I will abandon this trade and flip to neutral/bear if any of the following occur: an announced significant launch failure or major Neutron setback; quarterly results that miss backlog/revenue commentary or cut guidance; heavy distribution with volume above recent averages that pushes price below $110; or the SpaceX IPO triggers a rotation that visibly reallocates away from smaller space names. Conversely, a confirmed successful Neutron milestone, materially upgraded guidance or a demonstrable widening of institutional ownership would make me more positive and could justify raising the target.

Conclusion

Rocket Lab sits at a unique intersection: real operational progress (backlog growth, revenue acceleration) and a market environment that is primed to re-rate space stocks as SpaceX goes public. That combination creates a defined-risk, high-upside swing trade. Enter at $129.62 with a stop at $110 and a primary target of $170 over roughly 45 trading days.
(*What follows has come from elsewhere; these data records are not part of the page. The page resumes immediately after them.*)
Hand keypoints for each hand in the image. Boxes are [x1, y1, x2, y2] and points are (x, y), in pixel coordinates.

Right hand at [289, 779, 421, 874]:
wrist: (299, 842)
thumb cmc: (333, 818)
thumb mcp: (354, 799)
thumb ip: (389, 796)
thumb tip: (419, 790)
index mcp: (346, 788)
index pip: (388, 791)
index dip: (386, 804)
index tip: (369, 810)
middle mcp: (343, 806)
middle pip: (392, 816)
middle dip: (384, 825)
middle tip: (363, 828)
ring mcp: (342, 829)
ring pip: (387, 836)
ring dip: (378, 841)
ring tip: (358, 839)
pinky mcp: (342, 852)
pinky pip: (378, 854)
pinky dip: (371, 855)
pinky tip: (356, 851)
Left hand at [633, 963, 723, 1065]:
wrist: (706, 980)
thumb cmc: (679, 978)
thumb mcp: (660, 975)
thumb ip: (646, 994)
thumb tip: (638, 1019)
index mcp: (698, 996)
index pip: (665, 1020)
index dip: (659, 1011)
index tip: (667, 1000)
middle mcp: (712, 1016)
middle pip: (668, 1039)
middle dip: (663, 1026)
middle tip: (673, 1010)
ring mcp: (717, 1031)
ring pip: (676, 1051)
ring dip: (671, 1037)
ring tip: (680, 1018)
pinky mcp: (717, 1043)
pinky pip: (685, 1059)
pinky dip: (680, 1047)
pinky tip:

Be disciplined: the tailwinds are strong, but the valuation leaves little margin for execution error.

Trade plan summary: Long RKLB at $129.62, stop $110.00, target $170.00, horizon: mid term (45 trading days).

Risks

  • Extremely elevated valuation metrics mean any execution miss could trigger a large sell-off.
  • Launch or manufacturing setbacks (Neutron or other programs) would likely collapse sentiment.
  • Sector rotation after the SpaceX IPO could reallocate flows away from smaller names like Rocket Lab.
  • Macro shocks or a sharp rise in yields can compress multiples across tech and growth names.